Zoe Locke, Lead Technologist at the UK Technology Strategy Board has made an interesting post Impact of Data to their blog requesting any information on the economic impact of research data sharing. Extract as follows:
“I am currently in Manchester attending a JISC workshop on Managing Research Data…
Yesterday, there was an interesting keynote speech from the Director of the Digital Curation Centre (DCC). However, I noted that ‘Impact’ was the 3rd reason for why researchers should care about data curation. I asked about the meaning of impact. In the context of the talk, impact was about whether or not the research for which the data was used got published (and had an effect on the researcher’s career).
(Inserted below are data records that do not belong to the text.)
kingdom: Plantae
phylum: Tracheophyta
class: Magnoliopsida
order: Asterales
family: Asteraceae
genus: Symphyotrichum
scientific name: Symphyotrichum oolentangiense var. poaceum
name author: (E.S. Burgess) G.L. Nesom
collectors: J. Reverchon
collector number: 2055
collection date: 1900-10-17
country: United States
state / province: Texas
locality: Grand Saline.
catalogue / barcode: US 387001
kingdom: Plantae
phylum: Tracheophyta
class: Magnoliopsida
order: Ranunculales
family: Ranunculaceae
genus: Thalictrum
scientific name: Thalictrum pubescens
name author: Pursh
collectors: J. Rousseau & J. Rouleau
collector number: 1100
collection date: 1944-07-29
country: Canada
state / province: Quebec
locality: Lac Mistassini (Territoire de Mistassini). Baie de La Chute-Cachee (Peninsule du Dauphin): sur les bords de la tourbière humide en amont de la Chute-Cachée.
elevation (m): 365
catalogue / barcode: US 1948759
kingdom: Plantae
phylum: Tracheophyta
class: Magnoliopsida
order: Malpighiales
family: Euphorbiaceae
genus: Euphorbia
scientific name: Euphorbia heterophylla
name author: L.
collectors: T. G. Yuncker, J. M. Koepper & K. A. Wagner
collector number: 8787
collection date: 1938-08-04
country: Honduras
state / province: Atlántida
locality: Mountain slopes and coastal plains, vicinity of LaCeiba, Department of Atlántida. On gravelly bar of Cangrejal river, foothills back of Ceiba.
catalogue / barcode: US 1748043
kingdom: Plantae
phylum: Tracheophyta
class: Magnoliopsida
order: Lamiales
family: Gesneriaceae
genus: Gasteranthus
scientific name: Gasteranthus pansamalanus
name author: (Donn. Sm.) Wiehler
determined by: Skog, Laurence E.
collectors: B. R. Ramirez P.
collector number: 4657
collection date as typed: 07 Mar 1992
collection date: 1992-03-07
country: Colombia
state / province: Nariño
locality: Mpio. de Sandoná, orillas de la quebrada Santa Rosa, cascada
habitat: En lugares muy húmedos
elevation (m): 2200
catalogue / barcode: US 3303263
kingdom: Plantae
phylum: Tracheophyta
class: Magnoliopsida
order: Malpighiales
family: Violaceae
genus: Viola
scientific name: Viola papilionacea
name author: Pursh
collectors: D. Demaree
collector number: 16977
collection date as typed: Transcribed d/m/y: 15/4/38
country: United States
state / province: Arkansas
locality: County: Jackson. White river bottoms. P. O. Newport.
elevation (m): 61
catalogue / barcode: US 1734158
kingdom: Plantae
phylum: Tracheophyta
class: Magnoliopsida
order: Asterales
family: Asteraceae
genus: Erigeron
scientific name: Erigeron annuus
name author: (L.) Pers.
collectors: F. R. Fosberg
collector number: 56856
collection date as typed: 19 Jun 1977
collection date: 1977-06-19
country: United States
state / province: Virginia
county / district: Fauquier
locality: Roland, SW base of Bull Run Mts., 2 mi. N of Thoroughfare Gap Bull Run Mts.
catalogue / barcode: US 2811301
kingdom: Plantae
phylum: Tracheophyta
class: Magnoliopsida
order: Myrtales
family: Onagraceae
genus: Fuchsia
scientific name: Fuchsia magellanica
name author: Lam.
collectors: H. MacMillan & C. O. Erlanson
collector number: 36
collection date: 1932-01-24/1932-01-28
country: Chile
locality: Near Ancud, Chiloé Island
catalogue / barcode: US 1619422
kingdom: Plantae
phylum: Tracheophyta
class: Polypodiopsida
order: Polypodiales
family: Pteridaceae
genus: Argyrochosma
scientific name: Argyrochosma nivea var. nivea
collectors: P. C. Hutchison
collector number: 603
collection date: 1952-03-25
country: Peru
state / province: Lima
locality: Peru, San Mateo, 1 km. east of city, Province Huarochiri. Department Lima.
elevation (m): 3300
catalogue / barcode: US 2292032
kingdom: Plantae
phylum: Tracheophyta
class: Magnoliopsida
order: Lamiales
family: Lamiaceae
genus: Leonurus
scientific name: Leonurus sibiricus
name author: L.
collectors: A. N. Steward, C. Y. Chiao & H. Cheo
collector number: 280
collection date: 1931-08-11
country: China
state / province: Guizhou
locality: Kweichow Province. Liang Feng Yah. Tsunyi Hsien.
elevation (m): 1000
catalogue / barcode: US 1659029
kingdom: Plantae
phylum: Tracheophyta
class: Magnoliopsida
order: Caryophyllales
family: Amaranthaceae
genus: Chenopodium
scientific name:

The DCC focuses on transferring knowledge on curation into and around the higher education sector so this seems like an appropriate definition of impact. However, given the potential socio-economic impact of research and resultant data, not to mention the business opportunities it could create (though we don’t really know where or what these are, let alone how big they might be), I can’t help feeling that we need to widen the definition to stimulate greater sharing and exploitation of data. If businesses could generate wealth or increase the quality of life with this data then surely it would be easier for anyone to justify footing the bill for curation…
Does anyone out there have any specific case studies of money being made or saved through the exploitation of research data (specifically that data generated in a different organisation to the one exploiting it)?”
You will need to register with the Connect Network to post a reply to Zoe direct but I am happy to forward any examples readers may add as comments to this posting on the Charles Beagrie blog.
I am pleased to announce that the final report for Keeping Research Data Safe 2 (KRDS2) is now available from the JISC website. This KRDS2 study report presents the results of a survey of available cost information, validation and further development of the KRDS activity cost model, and a new taxonomy to help assess benefits alongside costs.
KRDS2 has delivered the following:
• A survey of cost information for digital preservation, collating and making available 13 survey responses for different cost datasets;
• The KRDS activity model has been reviewed and its presentation and usability enhanced;
• Cost information for four organisations (the Archaeology Data Service; National Digital Archive of Datasets; UK Data Archive; and University of Oxford) has been analysed in depth and presented in case studies;
• A benefits framework has been produced and illustrated with two benefit case studies from the National Crystallography Service at Southampton University and the UK Data Archive at the University of Essex.
One of the key findings on the long-term costs of digital preservation for research data was that the cost of archiving activities (archival storage and preservation planning and actions) is consistently a very small proportion of the overall costs and significantly lower than the costs of acquisition/ingest or access activities for all the case studies in KRDS2. As an example the respective activity staff costs for the Archaeology Data Service are Access (c.31%), Outreach/Acquisition/Ingest (c.55%), Archiving (c.15%).This confirms and supports a preliminary finding in KRDS1.
A range of supplementary materials in support of this report have also been made available on the KRDS project website. This includes the ULCC Excel Cost Spreadsheet for the NDAD service together with a Guide to Interpreting and Using the NDAD Cost Spreadsheet. The NDAD Cost Spreadsheet has previously been used as an exercise in digital preservation training events and may be particularly useful in training covering digital preservation costs. The accompanying Guide provides guidance to those wishing to understand and experiment with the spreadsheet.
During the May meeting of the National Science Board, National Science Foundation (NSF) officials announced a change in the implementation of the existing policy on sharing research data. In particular, on or around October, 2010, NSF is planning to require that all proposals include a data management plan in the form of a two-page supplementary document. The research community will be informed of the specifics of the anticipated changes and the agency’s expectations.
The changes are designed to address trends and needs in the modern era of data-driven science. Ed Seidel, acting assistant director for NSF’s Mathematical and Physical Sciences directorate acknowledged that each discipline has its own culture about data-sharing, and said that NSF wants to avoid a one-size-fits-all approach to the issue. But for all disciplines, the data management plans will be subject to peer review, and the new approach will allow flexibility at the directorate and division levels to tailor implementation as appropriate.
Full details can be found in the NSF press release.
Data Management Plans are also required by a growing number of research funders in the UK. The Digital Curation Centre provides a useful overview of current UK funder requirements for data management and sharing plans and a Data Management Plan Content Checklist.
Readers of the blog may be interested in an excellent short (15 pages) guide to e-journal archiving produced by JISC Collections.
Ensuring that ‘e’ doesn’t mean ephemeral: A practical guide to e-journal archiving solutions (version 1.1 February 2010) is available on the JISC Collections website either to view online or download as a pdf file.
The guide uses and updates work Charles Beagrie Ltd completed with Tee- eM Consulting for JISC in 2008 in the Comparative Study of e-journal Archiving Solutions.